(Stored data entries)
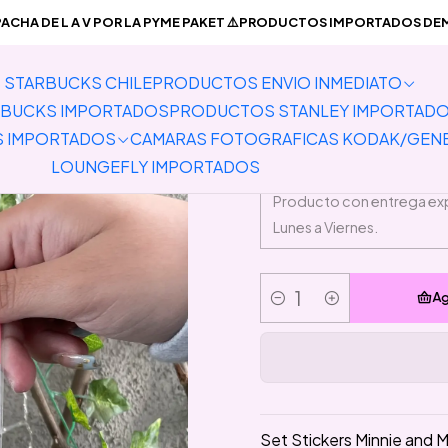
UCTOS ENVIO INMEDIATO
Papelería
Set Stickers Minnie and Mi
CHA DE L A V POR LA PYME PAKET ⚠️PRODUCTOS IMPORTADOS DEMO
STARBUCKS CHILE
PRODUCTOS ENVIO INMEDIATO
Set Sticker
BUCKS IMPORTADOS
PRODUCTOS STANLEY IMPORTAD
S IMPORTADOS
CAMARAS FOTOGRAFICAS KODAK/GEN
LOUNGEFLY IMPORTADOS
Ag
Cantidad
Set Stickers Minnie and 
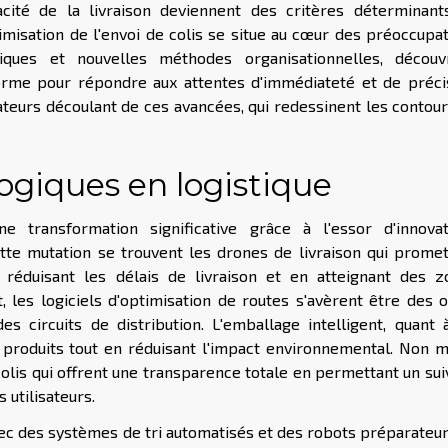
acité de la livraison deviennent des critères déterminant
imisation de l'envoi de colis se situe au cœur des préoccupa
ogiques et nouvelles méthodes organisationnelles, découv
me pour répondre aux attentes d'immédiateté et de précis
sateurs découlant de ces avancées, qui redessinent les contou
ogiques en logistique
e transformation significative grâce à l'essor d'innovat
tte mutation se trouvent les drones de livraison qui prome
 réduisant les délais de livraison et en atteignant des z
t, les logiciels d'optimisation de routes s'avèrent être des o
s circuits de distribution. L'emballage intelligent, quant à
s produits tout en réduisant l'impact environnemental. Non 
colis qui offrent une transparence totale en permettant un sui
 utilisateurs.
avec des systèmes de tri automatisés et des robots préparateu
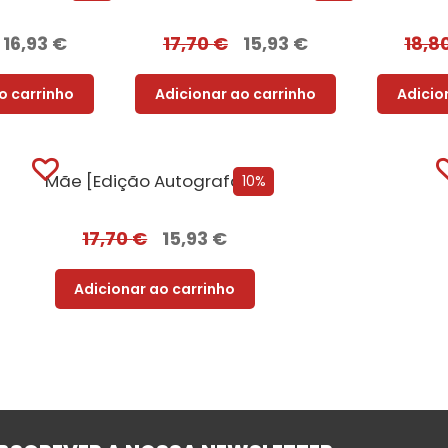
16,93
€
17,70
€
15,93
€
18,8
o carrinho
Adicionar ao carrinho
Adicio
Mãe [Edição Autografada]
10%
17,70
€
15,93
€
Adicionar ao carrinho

--

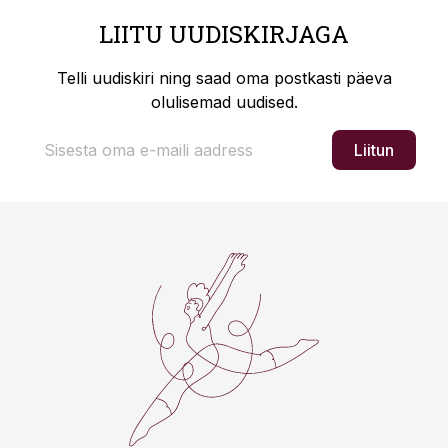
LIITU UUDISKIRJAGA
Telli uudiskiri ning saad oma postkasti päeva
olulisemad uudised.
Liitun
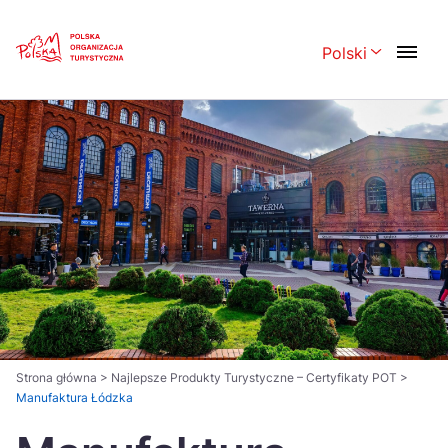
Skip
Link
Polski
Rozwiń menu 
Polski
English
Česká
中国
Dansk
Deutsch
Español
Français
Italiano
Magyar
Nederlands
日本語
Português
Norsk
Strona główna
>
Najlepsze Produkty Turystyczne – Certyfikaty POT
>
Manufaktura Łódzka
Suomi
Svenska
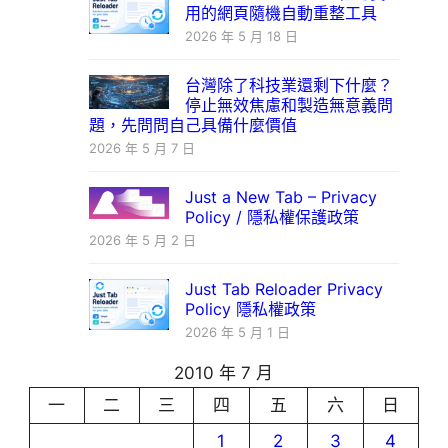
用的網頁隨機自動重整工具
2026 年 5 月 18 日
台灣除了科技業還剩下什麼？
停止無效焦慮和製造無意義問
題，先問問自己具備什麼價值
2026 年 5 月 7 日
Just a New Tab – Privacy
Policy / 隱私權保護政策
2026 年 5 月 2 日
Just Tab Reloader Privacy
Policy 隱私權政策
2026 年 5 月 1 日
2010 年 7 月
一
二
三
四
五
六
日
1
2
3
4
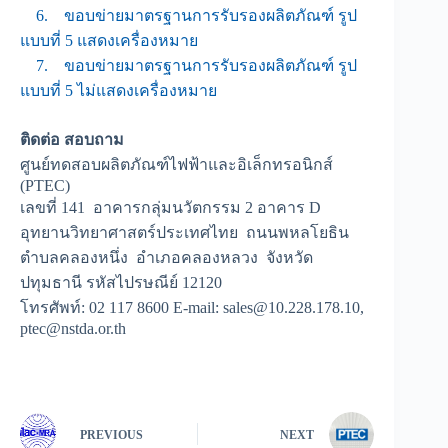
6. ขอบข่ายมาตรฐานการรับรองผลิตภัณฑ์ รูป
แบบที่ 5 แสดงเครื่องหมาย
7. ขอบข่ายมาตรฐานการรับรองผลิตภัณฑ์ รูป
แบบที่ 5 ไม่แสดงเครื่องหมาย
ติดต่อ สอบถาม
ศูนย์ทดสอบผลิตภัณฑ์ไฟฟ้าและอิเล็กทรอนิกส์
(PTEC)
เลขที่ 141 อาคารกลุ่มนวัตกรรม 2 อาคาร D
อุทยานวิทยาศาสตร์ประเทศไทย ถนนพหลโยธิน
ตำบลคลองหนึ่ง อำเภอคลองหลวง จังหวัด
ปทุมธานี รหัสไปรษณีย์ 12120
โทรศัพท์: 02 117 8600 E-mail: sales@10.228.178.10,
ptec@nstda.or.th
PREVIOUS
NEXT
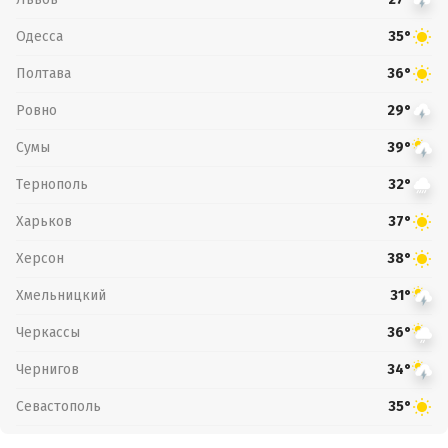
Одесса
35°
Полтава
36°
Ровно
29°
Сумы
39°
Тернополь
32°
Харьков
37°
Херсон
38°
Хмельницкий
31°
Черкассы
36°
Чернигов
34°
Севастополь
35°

==

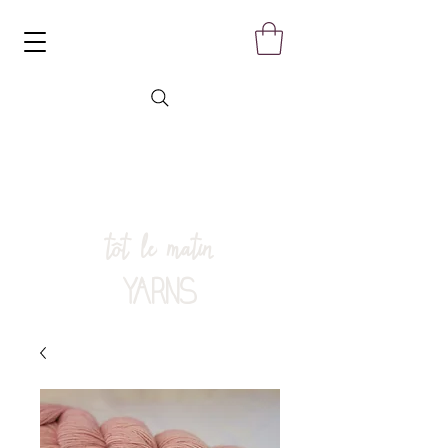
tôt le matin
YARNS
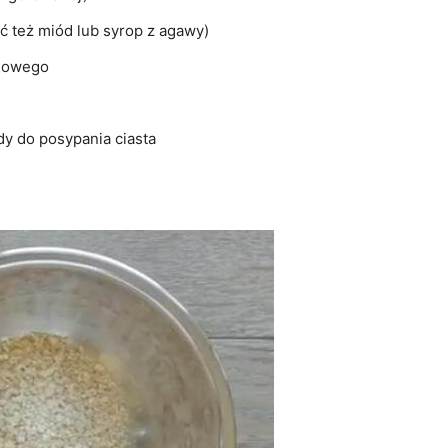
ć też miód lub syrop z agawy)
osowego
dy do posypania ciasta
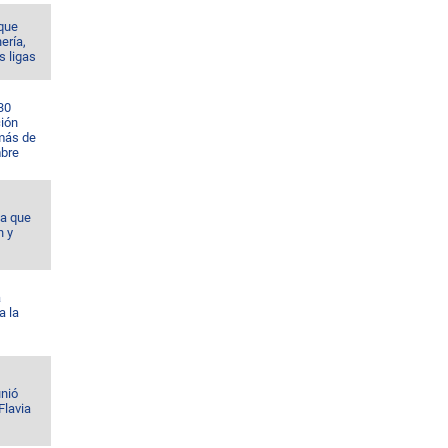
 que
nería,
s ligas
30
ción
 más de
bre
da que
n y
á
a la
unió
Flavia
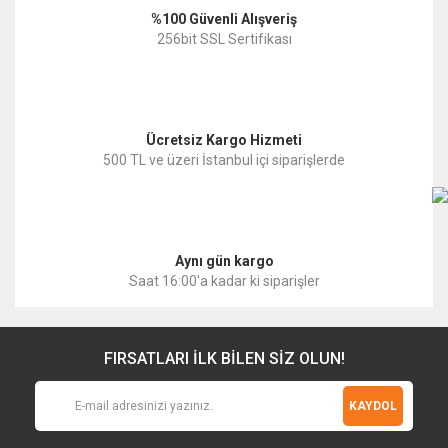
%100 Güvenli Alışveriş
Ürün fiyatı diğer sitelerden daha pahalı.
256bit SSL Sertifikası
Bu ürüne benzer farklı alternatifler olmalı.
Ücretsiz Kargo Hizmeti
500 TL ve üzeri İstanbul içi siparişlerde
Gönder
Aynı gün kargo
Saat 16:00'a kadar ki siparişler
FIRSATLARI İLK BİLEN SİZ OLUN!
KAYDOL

* TASK DIRECTIONS
Find each line above that contains the string "réduisant", and copy those lines out in full.

* COMPLETED TASK
 réduisant les délais de livraison et en atteignant des z
s produits tout en réduisant l'impact environnemental. Non 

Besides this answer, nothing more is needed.